Tenho diferenças com candidatos da polarização, diz Eduardo Leite à CNN
Em entrevista ao Bastidores CNN, governador gaúcho criticou o bolsonarismo e Lula, defendendo um caminho alternativo para o país
O governador do Rio Grande do Sul, Eduardo Leite, afirmou nesta quinta-feira (29) que tem diferenças significativas com os candidatos que protagonizam a polarização política no Brasil. Em entrevista ao Bastidores CNN, Leite criticou tanto o bolsonarismo quanto Lula, defendendo a necessidade de um caminho alternativo para o país nas eleições.
Durante a conversa, o governador gaúcho destacou suas divergências com os representantes da atual polarização: "Tanto Lula quanto o bolsonarismo, seja ele pelo Bolsonaro pai ou pelo Bolsonaro filho, não representam a minha forma de ver como deva ser gerido o governo ou como a gente deve respeitar avanços civilizatórios, de respeito às pessoas, de respeito às minorias, de humanidade", declarou.
O governador gaúcho criticou a perpetuação de figuras políticas no poder. Sobre Lula, comentou: "Vai para a sétima eleição em dez. Vai disputar um quarto mandato. Não é, na minha visão, nem o melhor para a democracia brasileira, que fique tão dependente e refém de uma única pessoa dentro de um campo político".
Quanto ao bolsonarismo, questionou a indicação de Flávio Bolsonaro como candidato. "Do outro lado, do bolsonarismo, o pai escolhe o filho como candidato. Será que é isso exatamente que a gente deseja para o país? Será que é uma política que alguém outorga uma posição por sua afinidade, sua relação consanguínea?", questionou Leite, e em seguida afirmou que posições como essas devem ser conquistadas a partir de uma trajetória política.
Alternativa à polarização
Eduardo Leite defendeu a renovação na política brasileira, citando sua própria experiência como exemplo: "Quando fui prefeito, tive a oportunidade de abrir o espaço para minha vice-prefeita ser minha sucessora.
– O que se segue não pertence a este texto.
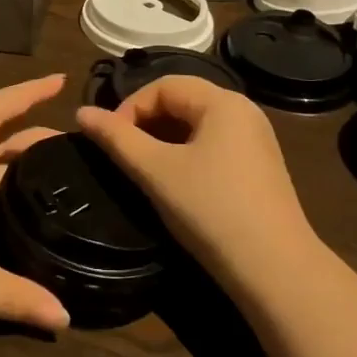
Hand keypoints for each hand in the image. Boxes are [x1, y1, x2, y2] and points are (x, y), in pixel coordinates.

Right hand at [76, 78, 321, 296]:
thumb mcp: (156, 172)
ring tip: (141, 169)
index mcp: (223, 102)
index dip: (129, 107)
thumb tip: (81, 113)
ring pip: (197, 124)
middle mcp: (243, 111)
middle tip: (120, 154)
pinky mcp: (259, 167)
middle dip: (145, 121)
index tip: (107, 141)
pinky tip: (174, 183)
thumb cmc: (211, 211)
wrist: (275, 270)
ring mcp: (256, 140)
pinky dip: (186, 154)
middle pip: (182, 100)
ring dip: (164, 139)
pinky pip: (214, 144)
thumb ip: (117, 139)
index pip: (163, 85)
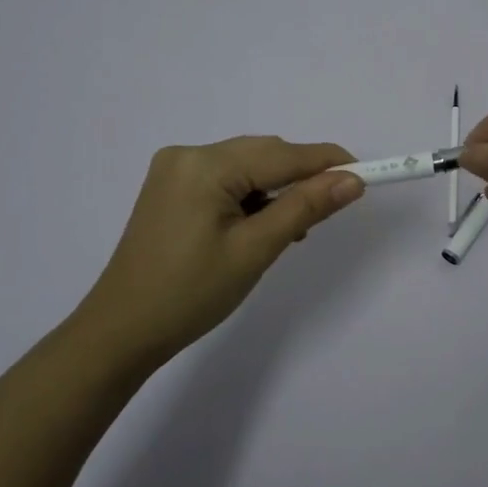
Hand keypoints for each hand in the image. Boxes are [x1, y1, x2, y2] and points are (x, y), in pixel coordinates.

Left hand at [78, 136, 364, 373]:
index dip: (327, 162)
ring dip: (276, 189)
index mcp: (204, 165)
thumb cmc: (190, 294)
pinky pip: (226, 179)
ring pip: (247, 166)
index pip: (282, 154)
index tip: (366, 174)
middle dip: (301, 177)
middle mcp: (188, 155)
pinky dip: (251, 196)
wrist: (120, 332)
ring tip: (291, 230)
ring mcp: (175, 170)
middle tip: (329, 210)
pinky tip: (260, 225)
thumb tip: (352, 181)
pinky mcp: (171, 188)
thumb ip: (305, 208)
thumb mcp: (255, 250)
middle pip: (263, 154)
Nem concorri à reeleição, passei o bastão para ela".
Para Leite, é fundamental que haja "a capacidade de se arejar a política, abrir espaço para figuras novas, para novos nomes nos seus campos políticos". Ao ser questionado sobre possíveis alianças em um eventual segundo turno, Leite evitou especulações e manteve o foco em seu projeto político.
"O que nós queremos mostrar para o país é que tem um caminho alternativo, que dá para olhar com a disposição de fazer um enfrentamento duro ao crime, como tem que ser feito, e com visão moderna de gestão, que reduz o tamanho da máquina pública", disse.
O governador defendeu um modelo de gestão que combine eficiência administrativa com sensibilidade social: "Um olhar inclusivo, que trabalha as políticas sociais para proteger quem mais precisa, que respeita a diversidade, que é includente, não excludente. Nosso papel é ajudar a criar essas condições para o Brasil superar algo que está colocando brasileiros contra brasileiros".